Having only one 'buddy' core divides the set of cores into isolated pairs, Checking two would allow processes to move anywhere within the set, as in a skew cache or cuckoo hashing. Maybe that would work better.

How 3.6 nearly broke PostgreSQL

fdr — Wed, 03 Oct 2012 04:30:18 +0000

I think someone wrote up a prototype (actually, I think that may be several across many years, this being the latest incarnation I know of):

http://archives.postgresql.org/pgsql-hackers/2012-06/msg0...

This actually uses futexes indirectly, in my understanding from the post, and it's not the most awful thing for Linux.

It's possible that Linux futexes are not a bad idea (but it's also not clearly a huge improvement), but s_lock does okay and has existed an awfully long time (with iteration), so there's some inertia there.

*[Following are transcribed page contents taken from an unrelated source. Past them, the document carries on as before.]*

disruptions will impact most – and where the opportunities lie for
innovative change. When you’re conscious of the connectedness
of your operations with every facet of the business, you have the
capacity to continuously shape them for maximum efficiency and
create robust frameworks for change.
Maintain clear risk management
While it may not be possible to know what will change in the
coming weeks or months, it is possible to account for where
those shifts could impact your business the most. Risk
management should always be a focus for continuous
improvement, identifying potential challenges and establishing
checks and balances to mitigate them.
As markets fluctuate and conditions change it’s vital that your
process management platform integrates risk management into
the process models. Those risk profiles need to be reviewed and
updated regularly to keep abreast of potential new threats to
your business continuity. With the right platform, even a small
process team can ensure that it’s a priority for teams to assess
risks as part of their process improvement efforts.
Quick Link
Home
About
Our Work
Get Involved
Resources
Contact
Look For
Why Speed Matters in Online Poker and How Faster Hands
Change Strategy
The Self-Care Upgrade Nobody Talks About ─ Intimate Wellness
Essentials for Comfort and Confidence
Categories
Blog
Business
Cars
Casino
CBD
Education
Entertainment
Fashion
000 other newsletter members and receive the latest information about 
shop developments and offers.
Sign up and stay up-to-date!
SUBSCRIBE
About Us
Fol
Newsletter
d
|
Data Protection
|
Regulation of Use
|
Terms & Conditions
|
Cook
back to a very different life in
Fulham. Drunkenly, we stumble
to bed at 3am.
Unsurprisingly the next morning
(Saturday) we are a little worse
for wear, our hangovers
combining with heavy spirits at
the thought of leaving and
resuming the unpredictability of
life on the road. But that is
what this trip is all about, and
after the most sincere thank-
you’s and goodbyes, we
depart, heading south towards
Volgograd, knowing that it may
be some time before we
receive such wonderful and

Also, I think I oversimplified the parent's post, he could have simply meant that something about s_lock is not very good, as opposed to "self-rolled user space spinlocks? That's ridiculous!" (as a straw man). It's possible s_lock could be improved, however, it was fine before and doesn't clearly seem at fault right now. I think the suggestion of having to manhandle the platform-specific scheduler also seems excessive. There may be a better solution to serve everyone; somehow I can't see PostgreSQL's spinlocks being one-of-a-kind in this pathology, but I haven't attempted to prove that.

How 3.6 nearly broke PostgreSQL

josh — Wed, 03 Oct 2012 03:19:16 +0000

How much faster is PostgreSQL's userspace locking than futexes? In theory, futexes have no kernel overhead when acquired uncontended, and minimal overhead (just the overhead of blocking in the scheduler) when contended. The only case I can think of that would have less overhead would involve busy-waiting in userspace.

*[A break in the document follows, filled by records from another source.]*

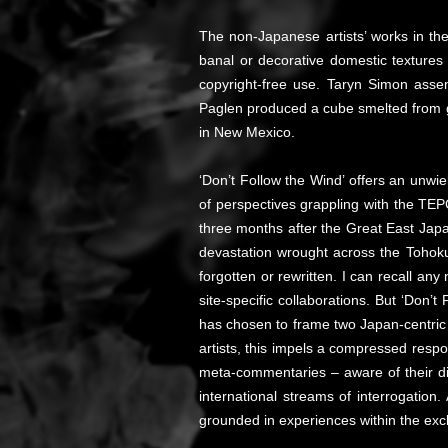
The non-Japanese artists’ works in the
banal or decorative domestic textures
copyright-free use. Taryn Simon asse
Paglen produced a cube smelted from gl
in New Mexico.
‘Don’t Follow the Wind’ offers an unwie
of perspectives grappling with the TEPC
three months after the Great East Japa
devastation wrought across the Tohoku 
forgotten or rewritten. I can recall an
site-specific collaborations. But ‘Don’t
has chosen to frame two Japan-centric 
artists, this impels a compressed respo
meta-commentaries – aware of their dis
international streams of interrogation
grounded in experiences within the excl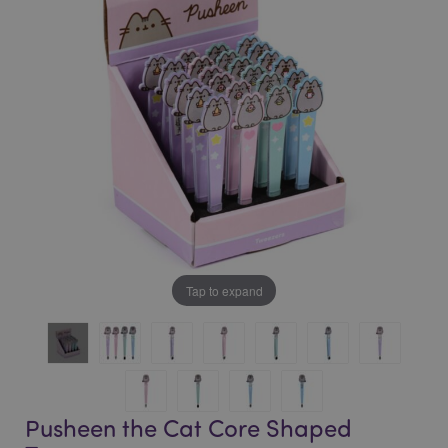
of
of
the
the
images
images
gallery
gallery
Tap to expand
Pusheen the Cat Core Shaped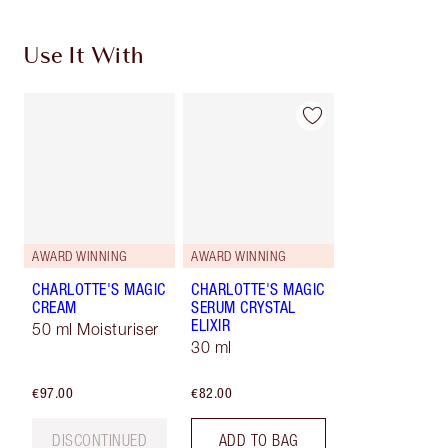
Use It With
AWARD WINNING
AWARD WINNING
CHARLOTTE'S MAGIC
CHARLOTTE'S MAGIC
CREAM
SERUM CRYSTAL
ELIXIR
50 ml Moisturiser
30 ml
€97.00
€82.00
DISCONTINUED
ADD TO BAG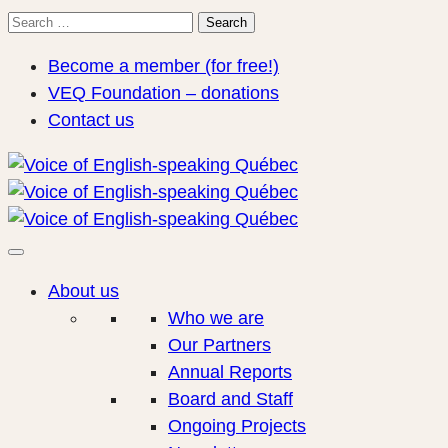
Search
Search
for:
Become a member (for free!)
VEQ Foundation – donations
Contact us
About us
Who we are
Our Partners
Annual Reports
Board and Staff
Ongoing Projects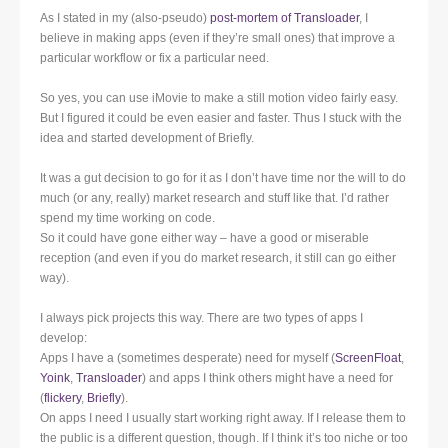
As I stated in my (also-pseudo)
post-mortem of Transloader
, I
believe in making apps (even if they’re small ones) that improve a
particular workflow or fix a particular need.
So yes, you can use iMovie to make a still motion video fairly easy.
But I figured it could be even easier and faster. Thus I stuck with the
idea and started development of Briefly.
It was a gut decision to go for it as I don’t have time nor the will to do
much (or any, really) market research and stuff like that. I’d rather
spend my time working on code.
So it could have gone either way – have a good or miserable
reception (and even if you do market research, it still can go either
way).
I always pick projects this way. There are two types of apps I
develop:
Apps I have a (sometimes desperate) need for myself (
ScreenFloat
,
Yoink
,
Transloader
) and apps I think others might have a need for
(
flickery
,
Briefly
).
On apps I need I usually start working right away. If I release them to
the public is a different question, though. If I think it’s too niche or too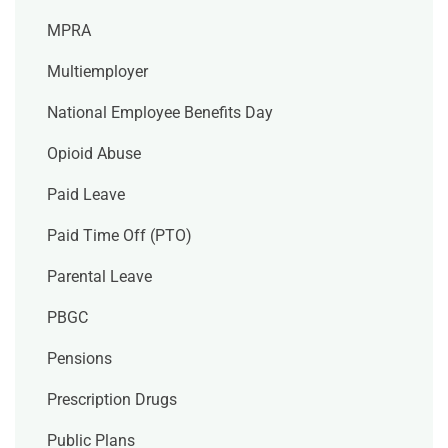
MPRA
Multiemployer
National Employee Benefits Day
Opioid Abuse
Paid Leave
Paid Time Off (PTO)
Parental Leave
PBGC
Pensions
Prescription Drugs
Public Plans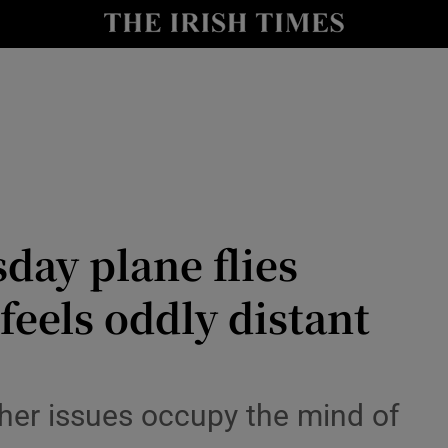
Show Health sub sections
le
Show Life & Style sub sections
Show Culture sub sections
nt
Show Environment sub sections
y
Show Technology sub sections
day plane flies
Show Science sub sections
feels oddly distant
other issues occupy the mind of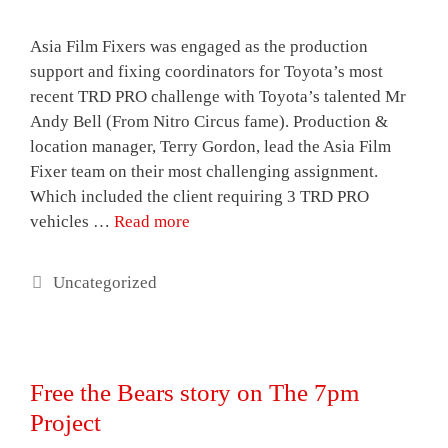
Asia Film Fixers was engaged as the production
support and fixing coordinators for Toyota’s most
recent TRD PRO challenge with Toyota’s talented Mr
Andy Bell (From Nitro Circus fame). Production &
location manager, Terry Gordon, lead the Asia Film
Fixer team on their most challenging assignment.
Which included the client requiring 3 TRD PRO
vehicles …
Read more
Categories
Uncategorized
Free the Bears story on The 7pm
Project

How 3.6 nearly broke PostgreSQL

fdr — Wed, 03 Oct 2012 02:34:52 +0000

There is no user-space locking that is portable, bug-free, and fast enough to satisfy PostgreSQL on its supported platforms. So, as far as I know, this is pretty much off the table, and there are good reasons for that.

How 3.6 nearly broke PostgreSQL

ncm — Wed, 03 Oct 2012 02:13:25 +0000

It seems to me that a more lightly-loaded core should be put to work first recruiting work from its more heavily-loaded neighbors, offloading both scheduling activity and finally other processes from them. Is there something very cheap that a busy core could do that allows its neighbors to make better decisions about what work to take away from it?

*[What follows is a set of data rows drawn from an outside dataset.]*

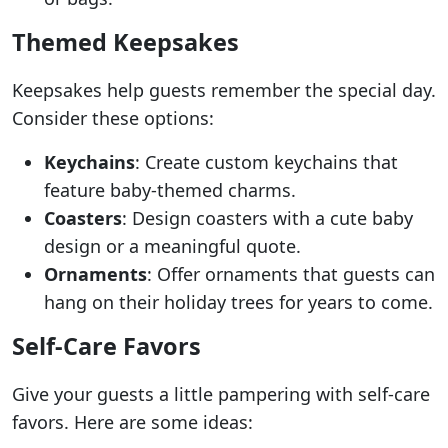
Themed Keepsakes
Keepsakes help guests remember the special day.
Consider these options:
Keychains
: Create custom keychains that
feature baby-themed charms.
Coasters
: Design coasters with a cute baby
design or a meaningful quote.
Ornaments
: Offer ornaments that guests can
hang on their holiday trees for years to come.
Self-Care Favors
Give your guests a little pampering with self-care
favors. Here are some ideas: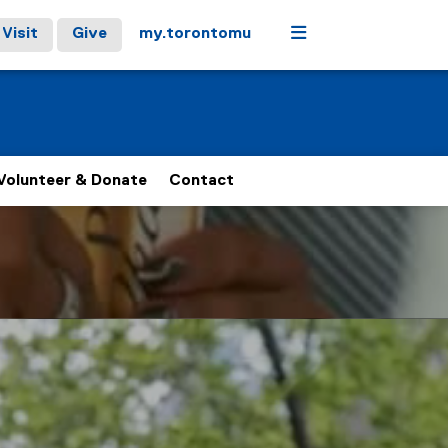
Menu
Visit
Give
my.torontomu
Volunteer & Donate
Contact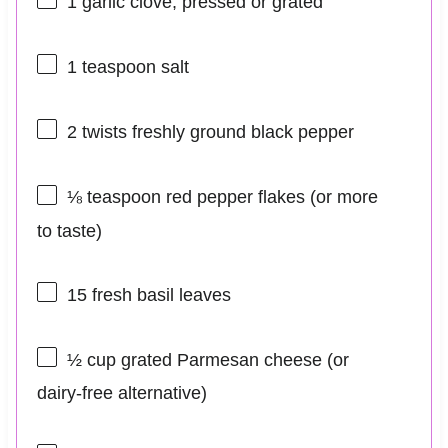
1
garlic clove, pressed or grated
1 teaspoon
salt
2
twists freshly ground black pepper
⅛ teaspoon
red pepper flakes (or more
to taste)
15
fresh basil leaves
½ cup
grated Parmesan cheese (or
dairy-free alternative)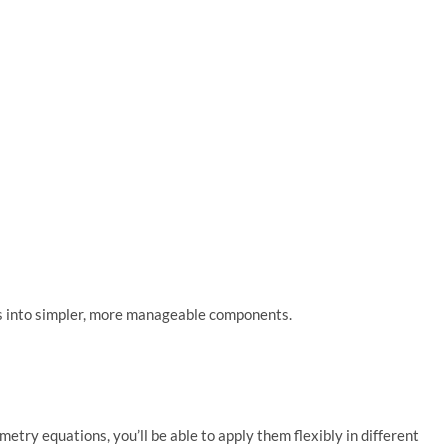
ms into simpler, more manageable components.
ry equations, you’ll be able to apply them flexibly in different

How 3.6 nearly broke PostgreSQL

zlynx — Wed, 03 Oct 2012 01:01:33 +0000

I agree.

My thought when I read about this problem is that PostgreSQL is causing it with their user-space locking and so PostgreSQL needs to fix it. Perhaps it should pin its processes to particular cores, ensuring that it spreads out across all the cores. It could also nice its worker processes while leaving the dispatcher at normal. Or it could negative-nice (would that be making the process mean?) its dispatcher.

How 3.6 nearly broke PostgreSQL

xorbe — Tue, 02 Oct 2012 23:43:41 +0000

Linus has already noted the right solution: one can't just throw out possible cpu execution resources. We've been through this before. For the masses, a reliable and predictable scheduler is far better than one that makes 99% of things run a touch faster, but hoses the remaining 1% -- eventually it snags some major oft-used package. The other proposed ideas in the article seem crazy. Leave the fine scheduler tuning for shops that need to squeeze out the last few percent for a dedicated work load.